Well, Atty (Maremma female) is 1 1/2 now and FINALLY is becoming trustworthy with the goats, cats, poultry and now the new kids!!!! Yesterday there was a huge hawk circling over the kidding pen where my tiny little quads are and Atty and Lucius were going crazy... they thought the hawk needed to move on. I let Atty in the pen with the babies and she immediately (very gently) nosed the kids into their lttle play tunnel and she laid in front of it until the hawk finally left.

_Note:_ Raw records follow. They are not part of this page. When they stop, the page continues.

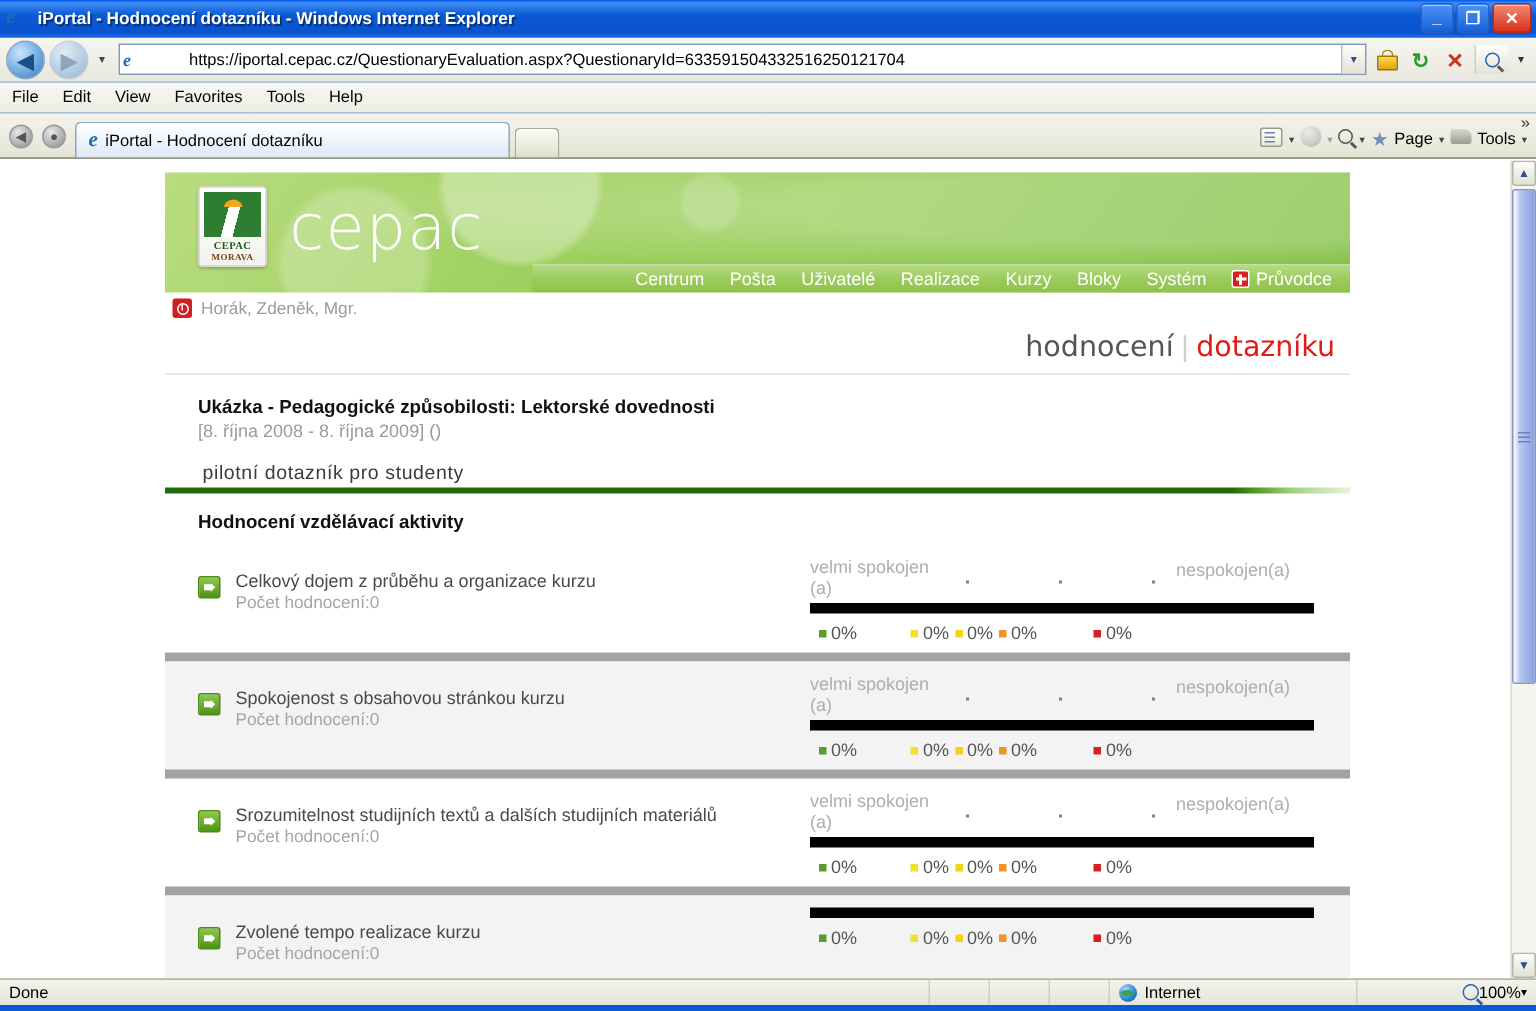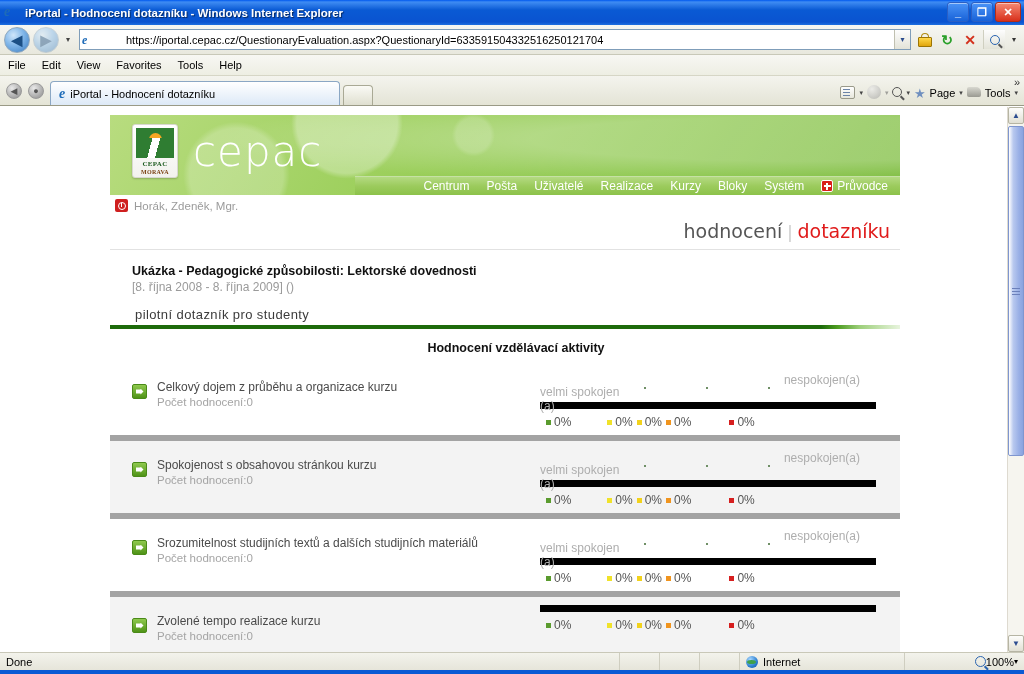--- a/index.html
+++ b/index.html
@@ -233,7 +233,7 @@
 
   .sect-title {
     margin-top:12px; padding-left:22px;
-    font-size:12.5px; font-weight:bold; color:#111;text-align:center;
+    font-size:12.5px; font-weight:bold; color:#111;
   }
 
   

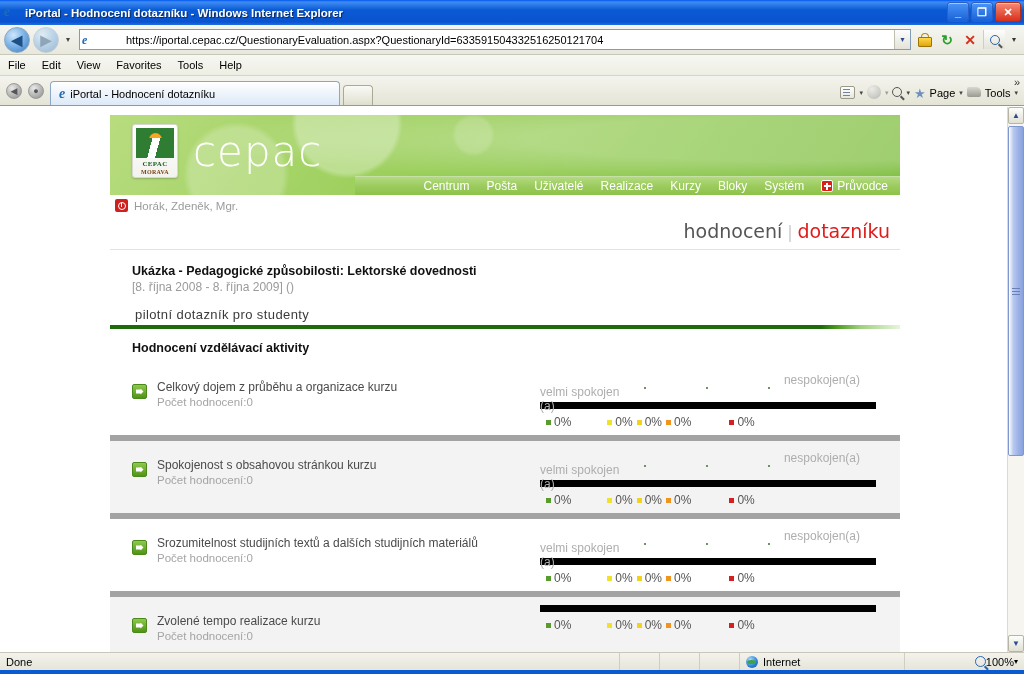--- a/index.html
+++ b/index.html
@@ -265,7 +265,7 @@
   .scale-labels {
     position:relative; height:31px; font-size:12px; color:#aeaeae;
   }
-  .sl-left { position:absolute; left:0; top:14px; width:92px; line-height:14px; }
+  .sl-left { position:absolute; left:0; top:0; width:92px; line-height:14px; }
   .sl-right { position:absolute; right:24px; top:2px; }
   .sl-dots { position:absolute; left:104px; top:16px; width:180px; height:6px; }
   .sl-dots b {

She is doing very well for still being a big puppy!  :leap: We sure have put a LOT of work into getting her to this point... Luc is still being "tweaked" a bit!!!  but he's getting better and he is great with the bucks.

Jess
Faint-Hearted Ranch
http://www.faintheartedranch.net


----------



## toth boer goats (Jul 20, 2008)

That is terrific news..... :thumb: it is always a good feeling... that you have a LGD that you can trust... with all the goats......... especially babies.. :kidblack: ..that is.... a huge achievement ....congrats.... :leap: :thumbup:


----------



## nancy d (Oct 5, 2007)

Yeehaw!! These LGD's DO take forever to growup dont they!? But it's all worth it! Luc will be more than his weight in gold. Good job, Jess.


----------



## logansmommy7 (Nov 11, 2009)

What kind of dog is she? I am looking in the future to get a better "guard" dog if there is any...


----------



## nancy d (Oct 5, 2007)

:scratch: sorry, got some names mixed up :laugh:


----------